BEGIN Excerpt
David Villalba

Personal information
- Full name: David Raúl Villalba Candía
- Date of birth: 13 April 1982 (age 43)
- Place of birth: San Lorenzo, Paraguay
- Height: 1.84 m (6 ft 0 in)
- Position: Central midfielder

Senior career*
- Years: Team / Apps / (Gls)
- 2000–2005: Club Olimpia
- 2005: Sportivo Luqueño
- 2006–2007: Tacuary
- 2007–2008: Club Olimpia
- 2008: Deportes Tolima
- 2009: 12 de Octubre
- 2010: Blooming
- 2010–2011: C.A.I.

International career^{‡}
- 2001: Paraguay U20
- 2004–2007: Paraguay / 2 / (0)

= David Villalba =

Paraguayan footballer (born 1982)

David Raúl Villalba Candía (born 13 April 1982), known as David Villalba, is a Paraguayan association football midfielder who last played for C.A.I. of the Primera B Nacional in Argentina (2010–2011).

He previously played for Olimpia Asunción (2002–2005, 2007–2008), Sportivo Luqueño (2005), Tacuary (2006–2007) and 12 de Octubre (2009) in Paraguay, for Deportes Tolima (2008) in Colombia, and for Blooming (2010) in Bolivia.
END Excerpt
BEGIN Exercise data
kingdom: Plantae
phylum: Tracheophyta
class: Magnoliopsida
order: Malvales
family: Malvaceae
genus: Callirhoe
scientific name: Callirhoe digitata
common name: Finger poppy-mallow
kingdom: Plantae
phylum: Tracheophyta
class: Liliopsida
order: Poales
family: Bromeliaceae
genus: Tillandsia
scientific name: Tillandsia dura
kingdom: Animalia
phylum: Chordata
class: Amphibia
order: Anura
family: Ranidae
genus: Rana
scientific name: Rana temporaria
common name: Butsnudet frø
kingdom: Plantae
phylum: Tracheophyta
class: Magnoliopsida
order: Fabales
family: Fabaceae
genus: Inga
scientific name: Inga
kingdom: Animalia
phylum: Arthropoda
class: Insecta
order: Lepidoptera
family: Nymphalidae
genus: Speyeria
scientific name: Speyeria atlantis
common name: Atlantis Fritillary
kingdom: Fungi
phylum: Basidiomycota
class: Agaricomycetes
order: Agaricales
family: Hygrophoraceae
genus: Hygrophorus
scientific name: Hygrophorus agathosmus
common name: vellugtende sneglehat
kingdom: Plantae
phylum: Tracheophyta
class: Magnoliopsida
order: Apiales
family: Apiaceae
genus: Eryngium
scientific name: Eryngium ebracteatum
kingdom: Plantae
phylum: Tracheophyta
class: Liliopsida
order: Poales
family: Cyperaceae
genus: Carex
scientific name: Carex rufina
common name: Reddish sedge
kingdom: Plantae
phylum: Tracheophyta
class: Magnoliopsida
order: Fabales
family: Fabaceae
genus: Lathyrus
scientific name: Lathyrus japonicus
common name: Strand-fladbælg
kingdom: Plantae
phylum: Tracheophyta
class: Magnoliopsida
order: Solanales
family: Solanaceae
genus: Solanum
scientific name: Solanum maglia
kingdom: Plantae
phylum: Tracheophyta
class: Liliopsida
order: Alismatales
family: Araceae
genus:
END Exercise data
• The problem:
Copy the David Villalba profile starting with "- Place of birth: San" and going on through "- 2010–2011: C.A.I.", and change "Central midfielder" to "Defensive midfielder".

• Response box:
- Place of birth: San Lorenzo, Paraguay
- Height: 1.84 m (6 ft 0 in)
- Position: Defensive midfielder

Senior career*
- Years: Team / Apps / (Gls)
- 2000–2005: Club Olimpia
- 2005: Sportivo Luqueño
- 2006–2007: Tacuary
- 2007–2008: Club Olimpia
- 2008: Deportes Tolima
- 2009: 12 de Octubre
- 2010: Blooming
- 2010–2011: C.A.I.